Receptor activator of NF-kappaB ligand (RANKL) is a member of the tumor necrosis factor (TNF) family of cytokines that is produced by cells of osteoblastic lineage, and its cellular receptor RANK is present on the surface of hematopoietic osteoclast precursor cells as well as on mature osteoclasts. RANKL is now known to be the common and requisite factor intervening in osteoclast formation in response to all known catalysts. As such, the RANK/RANKL/osteoprotegerin pathway is essential for the process of osteoclastogenesis and modulates the differentiation, activation and survival of osteoclasts, thereby regulating bone resorption. Compounds acting on this pathway are being actively investigated for the treatment of osteoporosis (Integrity Disease Briefings: Osteoporosis [consulted May 28, 2009]).

Several preclinical and clinical studies of the RANKL inhibitor denosumab (Amgen), a fully humanized monoclonal antibody to RANKL, were presented at the 36th European Symposium on Calcified Tissues, celebrated in late May in Vienna.

A nonhuman primate study demonstrated the safety and efficacy of changing from alendronate to denosumab treatment: ovariectomized cynomolgus monkeys were treated for 6 months with vehicle or alendronate and then switched to denosumab. The transition was safe and while serum CTx and osteocalcin were reduced with denosumab and alendronate alone, further reductions were seen after the transition. Dynamic histomorphometry also showed greater reductions in bone turnover parameters at trabecular and cortical sites with denosumab alone or in animals switched from alendronate to denosumab compared to those given alendronate alone. Cortical and trabecular bone mass and strength were maintained or improved after treatment transition (Ominsky, M.S. et al. 36th Eur Symp Calcif Tissues (ECTS) (May 23-27, Vienna) 2009, Abst P483).
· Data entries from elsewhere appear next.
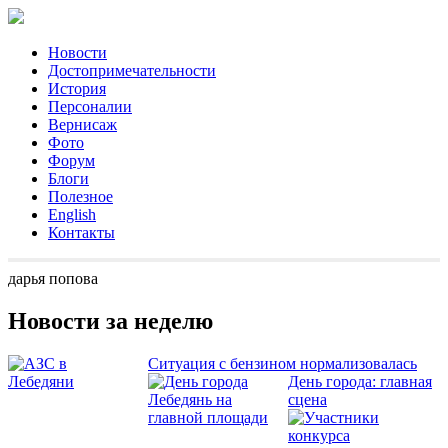
Новости
Достопримечательности
История
Персоналии
Вернисаж
Фото
Форум
Блоги
Полезное
English
Контакты
дарья попова
Новости за неделю
Ситуация с бензином нормализовалась
День города: главная
сцена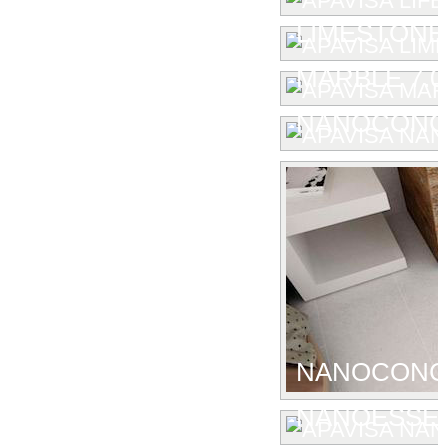
LIMESTONE
MARBLE 7.0
NANOCONC
NANOCONCE
NANOESSE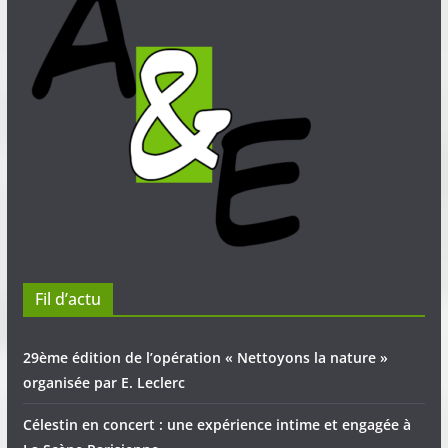
Fil d’actu
29ème édition de l’opération « Nettoyons la nature »
organisée par E. Leclerc
Célestin en concert : une expérience intime et engagée à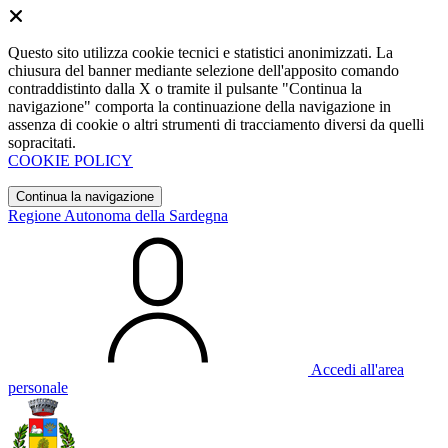
Questo sito utilizza cookie tecnici e statistici anonimizzati. La
chiusura del banner mediante selezione dell'apposito comando
contraddistinto dalla X o tramite il pulsante "Continua la
navigazione" comporta la continuazione della navigazione in
assenza di cookie o altri strumenti di tracciamento diversi da quelli
sopracitati.
COOKIE POLICY
Continua la navigazione
Regione Autonoma della Sardegna
Accedi all'area
personale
In a double-blind, phase II study, 247 postmenopausal women with low bone mass were randomized to placebo, denosumab 60 mg twice yearly or alendronate 70 mg weekly p.o. and given daily calcium and vitamin D. High-resolution peripheral quantitative computed tomography assessment of the ultradistal radius showed increased total bone mineral density (BMD) at 6 and 12 months with denosumab, while alendronate reduced the BMD loss seen in the placebo group (Seeman, E. et al. 36th Eur Symp Calcif Tissues (ECTS) (May 23-27, Vienna) 2009, Abst OP14). In another double-blind study, 504 postmenopausal women with low bone mass received alendronate 70 mg weekly for 6 months and then continued that therapy or were transitioned to s.c. denosumab 60 mg every 6 months. Transition to denosumab was associated with greater increases in BMD at the total hip and lumbar spine as compared to continued alendronate, and the greatest increases were seen in patients with the highest levels of baseline bone turnover (Roux, C. et al. 36th Eur Symp Calcif Tissues (ECTS) (May 23-27, Vienna) 2009, Abst P476).
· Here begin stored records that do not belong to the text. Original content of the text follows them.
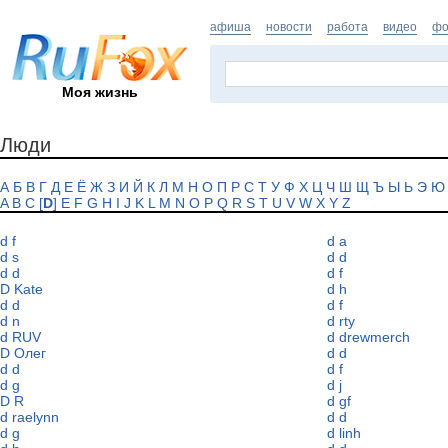
афиша
новости
работа
видео
фо
Моя жизнь
Люди
А
Б
В
Г
Д
Е
Ё
Ж
З
И
Й
К
Л
М
Н
О
П
Р
С
Т
У
Ф
Х
Ц
Ч
Ш
Щ
Ъ
Ы
Ь
Э
Ю
A
B
C
[
D
]
E
F
G
H
I
J
K
L
M
N
O
P
Q
R
S
T
U
V
W
X
Y
Z
d f
d a
d s
d d
d d
d f
D Kate
d h
d d
d f
d n
d rty
d RUV
d drewmerch
D Олег
d d
d d
d f
d g
d j
D R
d gf
d raelynn
d d
d g
d linh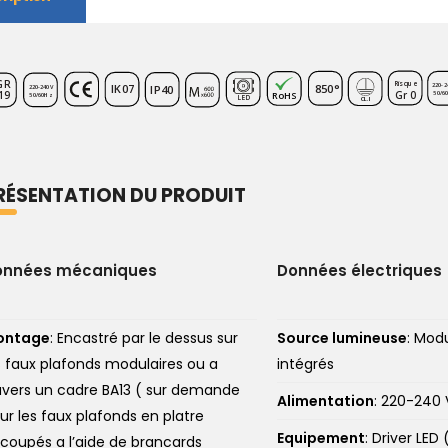
GR
Risqu
e
850
°
IK
0
7
220-2
IP
4
0
220-240
V
Gr
0
19
50/6
R
oH
S
50/60H
z
LE
D
CL.
I
RÉSENTATION DU PRODUIT
onnées mécaniques
Données électriques
ontage
: Encastré par le dessus sur
Source lumineuse
: Mod
s faux plafonds modulaires ou a
intégrés
avers un cadre BA13 ( sur demande
Alimentation
: 220-240 
sur les faux plafonds en platre
Equipement
: Driver LED
coupés a l’aide de brancards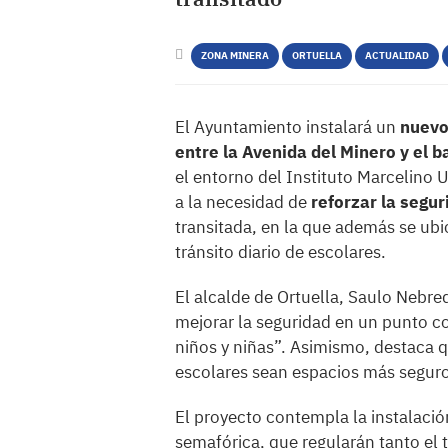
ZONA MINERA
ORTUELLA
ACTUALIDAD
El Ayuntamiento instalará un
nuevo
entre la Avenida del Minero y el b
el entorno del Instituto Marcelino 
a la necesidad de
reforzar la segur
transitada, en la que además se ubi
tránsito diario de escolares.
El alcalde de Ortuella, Saulo Nebre
mejorar la seguridad en un punto c
niños y niñas”. Asimismo, destaca 
escolares sean espacios más seguro
El proyecto contempla la instalaci
semafórica, que regularán tanto el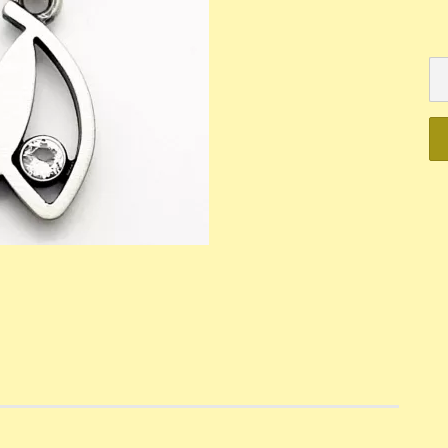
Mechanisch
Quartz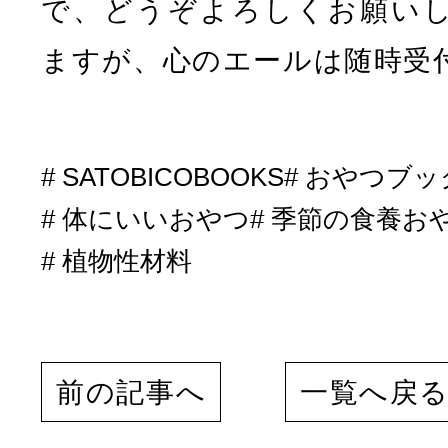
で、どうぞよろしくお願い
ますが、心のエールは随時受
SATOBICOBOOKS
おやつブッ
体にいいおやつ
季節の食養お
植物性材料
前の記事へ
一覧へ戻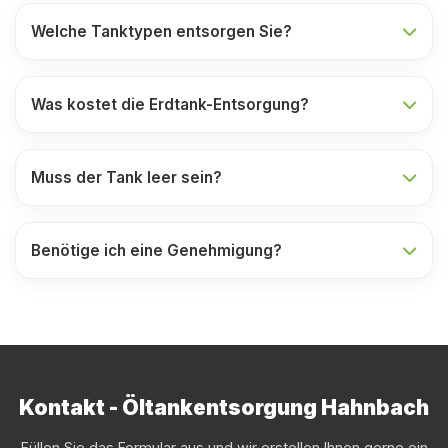
Welche Tanktypen entsorgen Sie?
Was kostet die Erdtank-Entsorgung?
Muss der Tank leer sein?
Benötige ich eine Genehmigung?
Kontakt - Öltankentsorgung Hahnbach
Füllen Sie das Formular aus und wir erstellen Ihnen gerne ein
Amgen has filed a BLA for denosumab in the U.S., where the proposed indication is the treatment and prevention of postmenopausal osteoporosis and treatment and prevention of bone loss in patients undergoing hormone ablation therapy for either prostate or breast cancer. The FDA has accepted the submission and has set a Prescription Drug User Fee Act action date for the application of October 2009. Amgen has also submitted marketing applications for use of denosumab for these indications in the E.U., Canada, Switzerland and Australia. Assuming approval is granted, denosumab will become the first-in-class member of this promising new class of antiosteoporosis agents.